While the Web will be a platform, client apps will never disappear he says, pointing to the flood of clients for notionally Web-based services like Twitter and Facebook. The cloud isn’t just a place to run applications or store information, so the browser has more to do than rendering pages and running scripts to realise the potential of the cloud; in his vision, the user agent needs to extend beyond a single machine or a single platform, with tools like Weave "We have got to make some strides figuring how to connect this stuff up with some cloud-based connective tissue.

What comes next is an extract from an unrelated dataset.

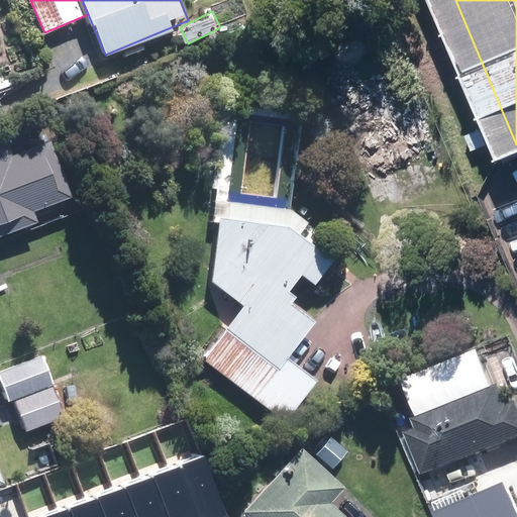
[(0,236),(41,225),(35,204),(72,194),(57,139),(12,152),(6,131),(0,132),(0,236)]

So how do we help people sync their bookmarks, how do we make it so you close your laptop and then you open up on Fennec and your tabs are all there for you?"

Jetpack logo
Jetpack, extending the browser "in a way that's more web native"
There’s still plenty of work left to do in the desktop version of Mozilla too, including the extensions that make Firefox so flexible. "I have some ambivalence, in the positive sense of the word, here," confides Lilly. XUL is efficient, but if the browser is the platform, shouldn’t extensions be more about Web technologies? "We’re proud of our XUL heritage and the ability to have an add-on be really part of the browser that’s running but there are some issues we’re trying to address with Ubiquity and with Jetpack around how you extend that in a way that’s more Web native. XUL, I think, is more Webby than most any other extension system but it's not quite of the Web. You look at Greasemonkey scripts or Jetpack or Chrome extensions and they start to look more of the Web. I think we’re moving towards that. I think the question is can you get all the expressive stuff done, that you want to get done, with that type of scheme. We believe you can get a lot of it done but we don't have the total answer to that yet."

Another long-term work in progress is identity on the Internet; protocols like OAuth and OpenID are just the beginning (and Lilly notes that OpenID has "certain flaws"). "I think identity must emerge in a new way; probably less photorealistic than you are in Second Life but a little more than just your Twitter handle." Tools like Twitter could be increasingly important for supplying the 'social clues' that we're used to in the real world, where you don't have to supply a name and password to walk into a shop or find out how much it would cost to rent a car. "Social cues like the clothes you're wearing and the fact you're an adult and you probably drove up in a car; those things tell your brain 'this person is probably worth interacting with now and we’ll figure out the specific bits later'. But all these soft cues we don't have right now online. Twitter is interesting because it provides soft cues about people; it provides sensor streams, it provides other information about what’s happening, it gives you soft information about how to make decisions. I think Twitter and sensors hold some keys but this is going to take a long, long time. It’s like we’re all trying to rewire our brains how to do this."

Lilly's slightly downbeat view of the state of browsers isn't pessimism about Firefox (which he calls "a great product") or about Fennec ("Which will sooner or later just be called Firefox"). It's a recognition of the way the Mozilla Foundation and community works, which he calls "network-based design; we try to give tools to the most people and then you try to notice what's good and innovative and you try to grow it." With such a large number of developers involved in creating the next step for the browser in so many and varied ways, recognising that there are still plenty of bumps in the road ahead is a much more realistic approach.